### TASK DIRECTIONS
Report every line of the records that includes the word "любить".

### INFORMATION SHOWN
===

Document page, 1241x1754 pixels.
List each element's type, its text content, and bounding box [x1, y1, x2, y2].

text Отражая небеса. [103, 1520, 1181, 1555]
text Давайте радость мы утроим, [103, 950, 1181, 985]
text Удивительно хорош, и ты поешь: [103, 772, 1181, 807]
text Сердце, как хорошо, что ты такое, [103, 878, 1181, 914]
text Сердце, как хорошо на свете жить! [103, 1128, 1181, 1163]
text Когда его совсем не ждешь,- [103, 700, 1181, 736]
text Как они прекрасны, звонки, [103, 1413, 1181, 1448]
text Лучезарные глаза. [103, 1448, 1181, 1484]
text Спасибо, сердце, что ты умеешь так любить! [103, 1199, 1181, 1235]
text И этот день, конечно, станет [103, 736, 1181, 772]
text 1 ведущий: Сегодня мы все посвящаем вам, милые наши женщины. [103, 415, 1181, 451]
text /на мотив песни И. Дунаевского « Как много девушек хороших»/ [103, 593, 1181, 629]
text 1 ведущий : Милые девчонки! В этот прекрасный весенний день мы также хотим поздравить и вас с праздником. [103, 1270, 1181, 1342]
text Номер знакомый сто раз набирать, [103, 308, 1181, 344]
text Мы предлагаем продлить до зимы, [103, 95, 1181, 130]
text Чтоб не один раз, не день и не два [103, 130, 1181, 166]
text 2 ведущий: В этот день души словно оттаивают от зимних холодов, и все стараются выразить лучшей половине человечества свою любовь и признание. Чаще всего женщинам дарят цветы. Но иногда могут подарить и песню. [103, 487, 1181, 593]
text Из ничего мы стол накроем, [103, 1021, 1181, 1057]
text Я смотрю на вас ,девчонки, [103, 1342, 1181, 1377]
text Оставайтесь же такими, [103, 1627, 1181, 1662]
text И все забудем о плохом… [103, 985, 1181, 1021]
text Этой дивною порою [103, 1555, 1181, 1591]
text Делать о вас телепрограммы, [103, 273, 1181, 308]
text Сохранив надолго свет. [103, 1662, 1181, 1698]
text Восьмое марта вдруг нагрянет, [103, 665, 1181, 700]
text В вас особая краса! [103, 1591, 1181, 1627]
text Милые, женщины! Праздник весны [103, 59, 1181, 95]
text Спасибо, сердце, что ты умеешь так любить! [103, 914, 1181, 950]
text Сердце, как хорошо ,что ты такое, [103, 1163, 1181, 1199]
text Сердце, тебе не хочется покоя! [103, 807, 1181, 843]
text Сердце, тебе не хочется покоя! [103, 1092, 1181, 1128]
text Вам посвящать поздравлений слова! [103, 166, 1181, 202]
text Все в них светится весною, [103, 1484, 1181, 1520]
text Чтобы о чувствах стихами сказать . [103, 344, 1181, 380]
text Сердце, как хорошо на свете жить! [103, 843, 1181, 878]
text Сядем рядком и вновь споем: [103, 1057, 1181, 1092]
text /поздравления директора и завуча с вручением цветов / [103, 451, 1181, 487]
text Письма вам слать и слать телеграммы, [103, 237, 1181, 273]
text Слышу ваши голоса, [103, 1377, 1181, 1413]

===

### SOLUTION BELOW
text Спасибо, сердце, что ты умеешь так любить! [103, 1199, 1181, 1235]
text Спасибо, сердце, что ты умеешь так любить! [103, 914, 1181, 950]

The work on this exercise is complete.